▶ WHAT IS REQUIRED
Please copy the data below word for word, starting at the beginning and ending with the line that contains "List each element's".

▶ STORED DATA

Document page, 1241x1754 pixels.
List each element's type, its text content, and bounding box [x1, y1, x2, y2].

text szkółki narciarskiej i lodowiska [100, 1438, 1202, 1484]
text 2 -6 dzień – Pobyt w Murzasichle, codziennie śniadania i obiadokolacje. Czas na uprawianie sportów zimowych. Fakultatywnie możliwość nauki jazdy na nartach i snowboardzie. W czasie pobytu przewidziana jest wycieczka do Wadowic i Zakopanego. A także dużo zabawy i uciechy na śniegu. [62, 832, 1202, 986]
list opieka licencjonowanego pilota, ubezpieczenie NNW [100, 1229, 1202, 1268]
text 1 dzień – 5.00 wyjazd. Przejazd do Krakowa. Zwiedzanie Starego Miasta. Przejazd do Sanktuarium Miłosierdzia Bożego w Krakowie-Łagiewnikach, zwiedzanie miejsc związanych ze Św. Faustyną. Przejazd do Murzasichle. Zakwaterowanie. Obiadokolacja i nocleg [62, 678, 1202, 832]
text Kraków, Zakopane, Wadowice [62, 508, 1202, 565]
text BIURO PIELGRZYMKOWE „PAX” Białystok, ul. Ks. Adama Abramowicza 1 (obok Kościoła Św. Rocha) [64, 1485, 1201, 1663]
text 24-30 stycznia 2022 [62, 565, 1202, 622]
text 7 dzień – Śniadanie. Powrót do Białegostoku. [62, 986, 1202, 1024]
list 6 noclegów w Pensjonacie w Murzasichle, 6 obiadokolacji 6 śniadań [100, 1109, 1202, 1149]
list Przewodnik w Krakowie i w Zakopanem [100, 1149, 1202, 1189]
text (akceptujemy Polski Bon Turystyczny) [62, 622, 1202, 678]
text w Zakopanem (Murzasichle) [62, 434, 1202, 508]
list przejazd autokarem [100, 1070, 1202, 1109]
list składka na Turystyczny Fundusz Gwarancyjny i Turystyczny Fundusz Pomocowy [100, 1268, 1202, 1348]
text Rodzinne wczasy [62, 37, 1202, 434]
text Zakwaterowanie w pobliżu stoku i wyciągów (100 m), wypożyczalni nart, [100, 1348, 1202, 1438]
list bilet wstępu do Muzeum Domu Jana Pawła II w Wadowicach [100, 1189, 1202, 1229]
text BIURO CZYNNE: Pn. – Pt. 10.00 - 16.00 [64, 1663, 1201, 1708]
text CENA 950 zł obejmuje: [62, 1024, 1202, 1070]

▶ ANSWER FOR THE TASK
Document page, 1241x1754 pixels.
List each element's type, its text content, and bounding box [x1, y1, x2, y2].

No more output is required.